Segment Open
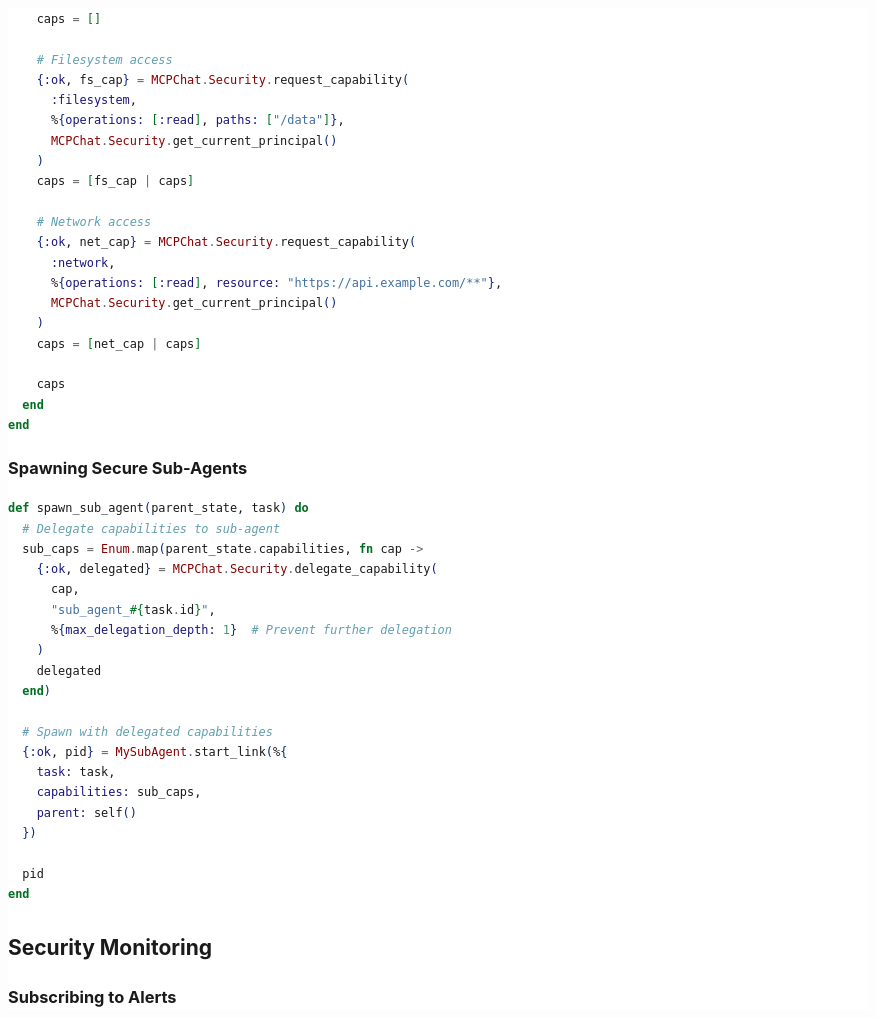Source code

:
 ```elixir
    caps = []
    
    # Filesystem access
    {:ok, fs_cap} = MCPChat.Security.request_capability(
      :filesystem,
      %{operations: [:read], paths: ["/data"]},
      MCPChat.Security.get_current_principal()
    )
    caps = [fs_cap | caps]
    
    # Network access
    {:ok, net_cap} = MCPChat.Security.request_capability(
      :network,
      %{operations: [:read], resource: "https://api.example.com/**"},
      MCPChat.Security.get_current_principal()
    )
    caps = [net_cap | caps]
    
    caps
  end
end
```

### Spawning Secure Sub-Agents

```elixir
def spawn_sub_agent(parent_state, task) do
  # Delegate capabilities to sub-agent
  sub_caps = Enum.map(parent_state.capabilities, fn cap ->
    {:ok, delegated} = MCPChat.Security.delegate_capability(
      cap,
      "sub_agent_#{task.id}",
      %{max_delegation_depth: 1}  # Prevent further delegation
    )
    delegated
  end)
  
  # Spawn with delegated capabilities
  {:ok, pid} = MySubAgent.start_link(%{
    task: task,
    capabilities: sub_caps,
    parent: self()
  })
  
  pid
end
```

## Security Monitoring

### Subscribing to Alerts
Segment Closed
_Task statement:_ The listing is to be reproduced in full and exactly, except that its pictures are to be dropped.

_Your solution:_
Source code

:
 ```elixir
    caps = []
    
    # Filesystem access
    {:ok, fs_cap} = MCPChat.Security.request_capability(
      :filesystem,
      %{operations: [:read], paths: ["/data"]},
      MCPChat.Security.get_current_principal()
    )
    caps = [fs_cap | caps]
    
    # Network access
    {:ok, net_cap} = MCPChat.Security.request_capability(
      :network,
      %{operations: [:read], resource: "https://api.example.com/**"},
      MCPChat.Security.get_current_principal()
    )
    caps = [net_cap | caps]
    
    caps
  end
end
```

### Spawning Secure Sub-Agents

```elixir
def spawn_sub_agent(parent_state, task) do
  # Delegate capabilities to sub-agent
  sub_caps = Enum.map(parent_state.capabilities, fn cap ->
    {:ok, delegated} = MCPChat.Security.delegate_capability(
      cap,
      "sub_agent_#{task.id}",
      %{max_delegation_depth: 1}  # Prevent further delegation
    )
    delegated
  end)
  
  # Spawn with delegated capabilities
  {:ok, pid} = MySubAgent.start_link(%{
    task: task,
    capabilities: sub_caps,
    parent: self()
  })
  
  pid
end
```

## Security Monitoring

### Subscribing to Alerts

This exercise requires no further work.